Oreos and the American Worker Caught In the Middle: The Working People Weekly List

Every week, we'll be bringing you a roundup of the important news and commentary about issues and events important to working families. Here's this week's Working People Weekly List.

Former AFL-CIO President Joslyn Williams on the Union’s Role Amid Global Changes: "Joslyn Williams, 76, emigrated from Jamaica when he was 16. He stepped down last month as the president of the Metropolitan Washington Council, AFL-CIO, where he represented 150,000 union members in the Washington, D.C., region. Williams lives in the District."

What We Know About the People Who Clean the Floors in Silicon Valley: "In their study, Everett Program Executive Director Chris Benner and Kyle Neering designate a category of 'potential contract workers,' who work in industries that they’ve determined have a high likelihood of contracting to some extent with the tech industry. Those include menial jobs like landscaping and security, but also white-collar occupations such as consulting and accounting."

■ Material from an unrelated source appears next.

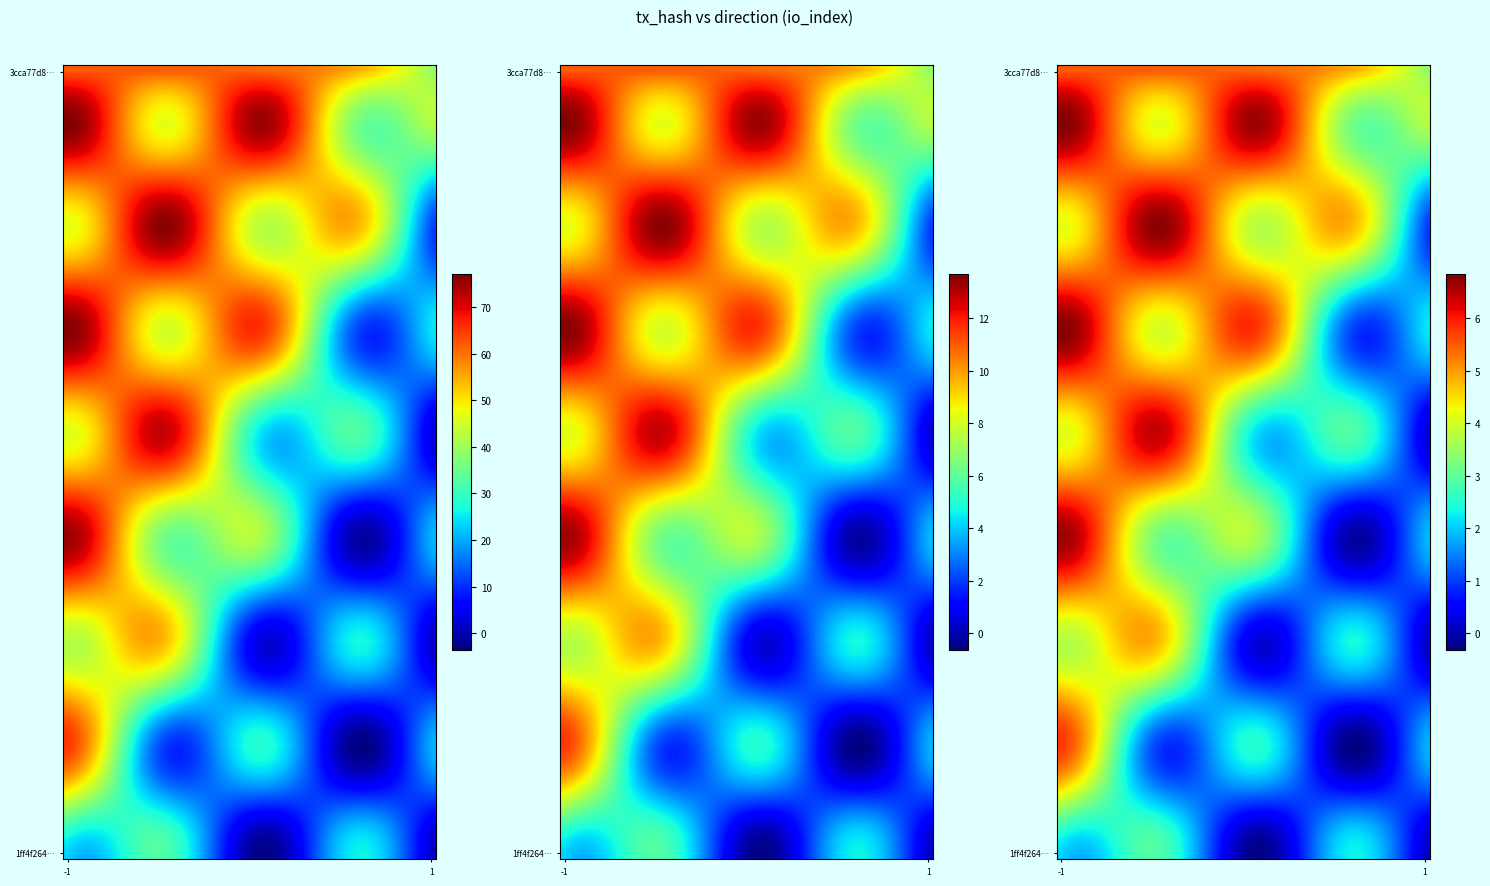

What is the difference between the maximum and minimum values in the 3cca77d8ec191cb26ef30f7e68ec84ca1a34c0b series?

63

Oreos and the American Worker Caught In the Middle: "As part of the relentless killing of American manufacturing, Nabisco plans to cut in half the workforce at its largest domestic bakery, in Chicago, and send some 600 jobs to Mexico, where pay is so low that the minimum wage is measured by the day, not the hour. The daily minimum is about $4. The company has already sent thousands of jobs offshore, by shuttering factories in Pittsburgh, Houston and Philadelphia."

Victory for Unions as Supreme Court, Scalia Gone, Ties 4-4: "A ruling allowing workers to refuse to pay the fees would have been the culmination of a decades-long campaign by a group of prominent conservative foundations aimed at weakening unions that represent teachers and other public employees. Tuesday’s deadlock denied them that victory, but it set no precedent and left the door open for further challenges once the Supreme Court is back at full strength."

California Looks to Set a $15 an Hour Mininum Wage, Raising the Floor While Others Add Ceilings: "On Monday, California lawmakers are preparing to announce a deal, according to the state's newspapers, to raise the minimum wage statewide to $15 an hour by 2022, becoming the first state to meet a target that over the past few years has gone from a pie-in-the-sky activist demand to the new baseline for big cities."

Hardball: Trumka Talks Trump and Trade: "[Trump] is particularly anti-union. He is 100% in favor of right to work. [He says] outsourcing is good. He believes our wages are too high. After 40 years of us having flat wages, he thinks they're too high. His own employees, when they tried to organize, and they have organized, at a number of his plants, he fights us just like every other anti-union employer does."

The Boom and Bust of Pennsylvania's Coal Towns: "As one of the village’s most revered former residents, Mr. Trumka said he watched Nemacolin’s luster faded, ever so slowly, after the mine closed in 1987. He took increasingly frequent trips back to the village as his parents became older. Each time, he noticed the manicured lawns and up-kept houses showed more signs of wear and neglect. Longtime residents moved to find work elsewhere, and the duplexes became rental properties."

There’s a Pretty Clear Solution to This Problem for Low-Wage Workers: "A new analysis from The Pew Charitable Trusts shows that low-income Americans are experiencing a massive increase in housing costs that makes it impossible for some to afford basic needs. The study found that low-income Americans spent a median of $6,897 on housing in 2013, and that number rose to $9,178 in 2014. This was the biggest jump in the nearly 20 years of data that Pew studied. Other necessities, such as transportation and food, also have risen, but not as drastically."

California Leaders Announce Historic Deal to Raise Minimum Wage to $15: "History was made this week. California Gov. Jerry Brown joined legislative leaders, workers and unions to announce a deal on legislation to make California the first state in America to raise its minimum wage to $15 an hour. This day was a long time in the making. Worker-led movements like Fight for 15, labor unions and community groups have been gathering momentum for several years on this issue."

Supreme Court Rejects Anti-Worker Attack in Friedrichs Ruling: "The Supreme Court today rejected an attempt by wealthy special interests to restrict the voices of America’s teachers, firefighters, police officers, nurses and others who provide vital services for our communities. The court issued a 4-4 decision in Friedrichs v. California Teachers Association, upholding a lower court ruling in favor of working people and their right to join together to build a better future for their families."